While the above rule for subtyping of procedures is sound, I do not know of any language that uses it. The reason for this is that it requires complexity in the compiler and may be slow at run time (it can lead to a similar kind of a issue as subtyping sets).
So far our definition of subtyping refers to values and not to variables. If one can substitute a value of a subtype where a value of a supertype is expected, can one substitute a variable of a subtype where a variable of a supertype is expected? It turns out that the answer is no.
To see this, consider how a variable differs from a value: A value, such as the number 7, can be read but not modified (i.e., you cannot modify the value 7 to become 8).
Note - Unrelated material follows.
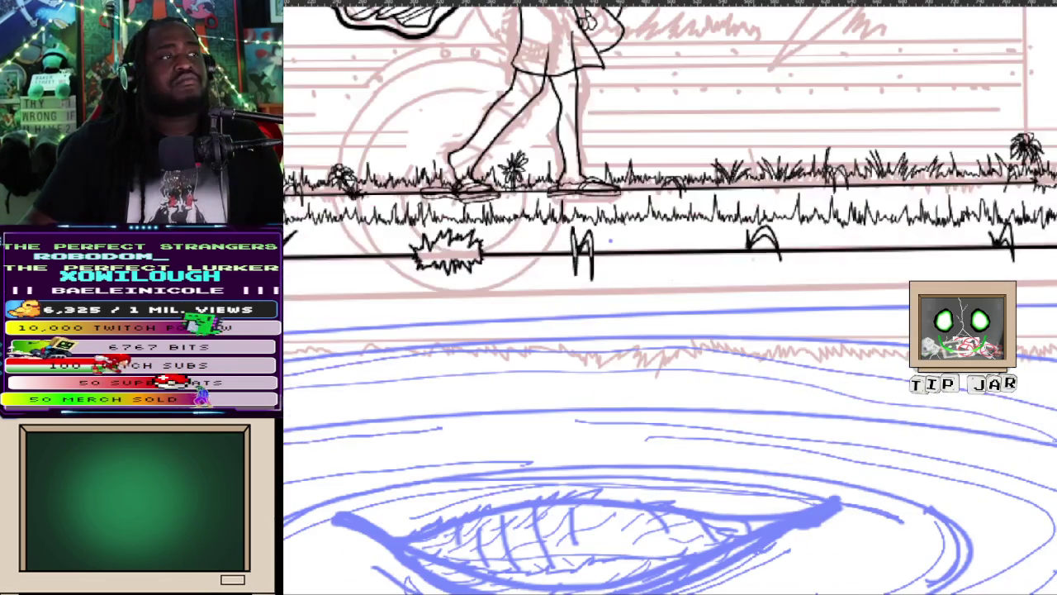
{"action": "scroll", "coordinate": [744, 264], "scroll_direction": "up", "scroll_amount": 5}
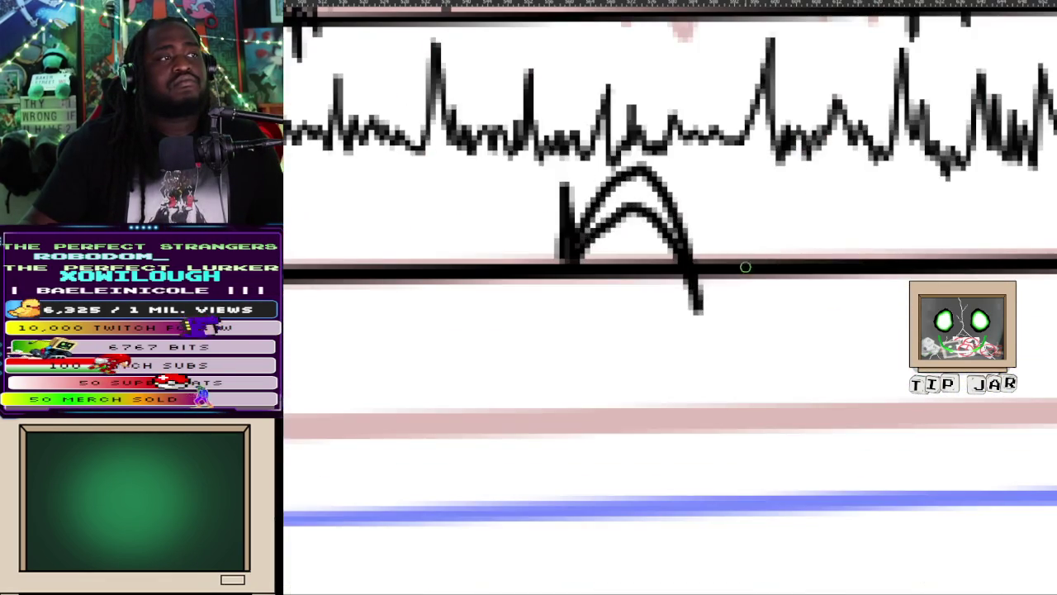
{"action": "key", "text": "ctrl+0"}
A variable can not only be read but it can also be modified. Let's consider this example:
VAR x: T;
VAR y: U;
Imagine that we are trying to determine if one can use y in a place where the program expects x. Since x may be read to obtain value, it must be the case that y's value must be a subtype of x's value:
U <: T
In addition, since x may be modified, it must be the case that any value that x can be modified with must be a legal value for y. Since x may be modified with any value in T, it must be the case that
T <: U
The only reasonable solution to these two constraints is that T = U; i.e., a variable may be used in place of another variable only if they have the same type. Let's look at a concrete example that illustrates the issues here:
VAR x: [10 TO 20];
VAR y: [12 TO 18];
BEGIN
x := ?;
? := x;
END;
A legal type for the "?" is [10 TO 20] since it is the same type as x. What if we use y in place of ?:
VAR x: [10 TO 20];
VAR y: [12 TO 18];
BEGIN
x := y;
y := x;
END;
It is obvious that the first assignment (x := y) will always succeed since any value for y is a legal value for x. However, the second assignment (y := x) may or may not succeed if, for example, x holds the value 20. Bottom line: the rule for substituting updateable quantities are different than the rules for substituting values.
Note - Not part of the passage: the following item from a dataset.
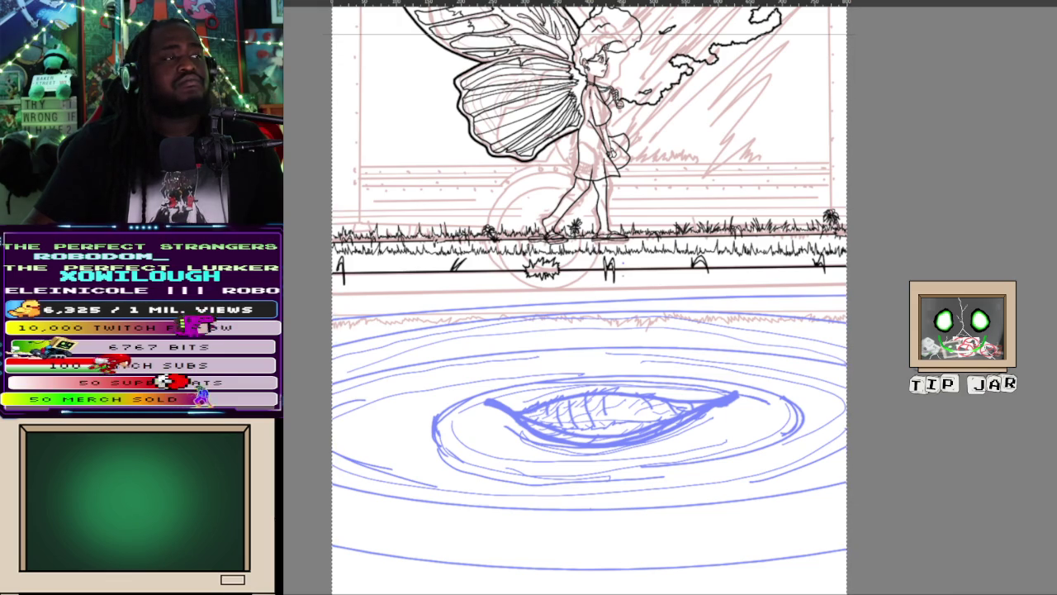
{"action": "scroll", "coordinate": [619, 314], "scroll_direction": "up", "scroll_amount": 3}
{"action": "scroll", "coordinate": [620, 314], "scroll_direction": "down", "scroll_amount": 3}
Let's now apply what we have learned so far to arrays. We would like to be able to say:
ARRAY I OF T <: ARRAY I OF U, if T <: U
In other words, one array is a subtype of another array if they have the same index type (e.g., [10 TO 20]) and the element type of the first array is a subtype of the element type of the second array. Is this actually true? If we think about it for a moment, we realize that like variables, arrays are updatable in most languages. In other words, one can not only read the values in an array but one can modify values in the array. Can you come up with a correct rule for array subtyping along with an example that demonstrates the need for your rule?
It actually turns out that Java uses the above rule for subtyping of arrays even though it is not correct:
The following conversions are called the narrowing reference conversions:
...
From any array type SC[]to any array type TC[], provided that SC and TC are reference types and there is a narrowing conversion from SC to TC. [Section 5.1.5, Java Language Specification, 2nd Ed]
The price that Java has to pay for this flexibility is lots of extra run time checks. Every assignment to an array element in Java needs to be checked to make sure that the value being stored is legal for the array.